In name, in sound These New Puritans are a necessary cure. Too savvy for shell suits and too self-aware for the primal wailing of Gang Gang Dance, they are as all young, British bands should be: lean, smart, beat-clever. Their new AA is more inclined to look down on and back at roots, keeping just far enough ahead of neo-tribal and the chance intelligence of the nu-rave aesthetic to keep its fastened collar clean.
Amid the neon nonsense, 'Numbers'/‘Colours’ comes as a withering interjection but it’s not the best thing the Southend quartet will ever commit to tape. This, however, is allowed when a single you released in May remains lonely and peerless in 2007. These twins arrive after and share parts with ‘Navigate’; a dozen minutes and more of sheer, ferocious, pained now, recorded and released in Spring for Angular/Dior Homme.
As such, this five-minute island between catwalk and album definitely suffers from what’s gone before and from an over-abundance of ideas -
- but as such is still a cut above most else out ‘there’. The first track is chased along by stinging rhythm and Jack Barnett’s repeated, insistent ask: “What’s your favourite number? What does it mean?”.

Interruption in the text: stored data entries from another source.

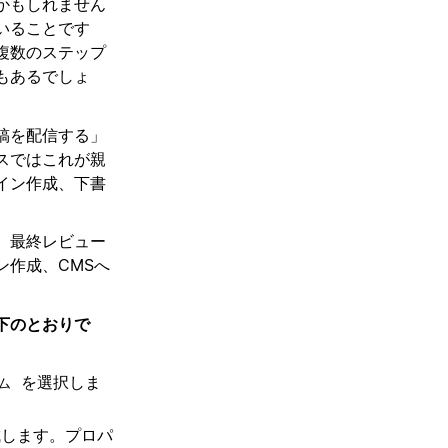
かもしれません
いることです
複数のステップ
もあるでしょ
稿を配信する」
スではこれが親
イン作成、下書
、最終レビュー
ン作成、CMSへ
下のとおりで
を選択しま
ム
します。プロパ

No answer's forthcoming, and growing bored, it will occasionally float up in a grey, blotted wash; drifting light-headed for seconds before falling back down to earth all cLOUDDEAD. It picks up the trail quick enough, resuming like This Heat’s ‘Horizontal Hold’; teeming rhythm-pop caught and released in two, timeless loops of post-.
Beats burst irregular but eventually settle into a rhythm, George Barnett's sticks the rounds of bullet-fire shot by teenagers from the roof of their boarding school in a Lindsay Anderson film. Gakka gakka gakka. As the song sneers to a close, po faces start to break, guitar and drum squabbling like feral intelligents for the rhythmic win.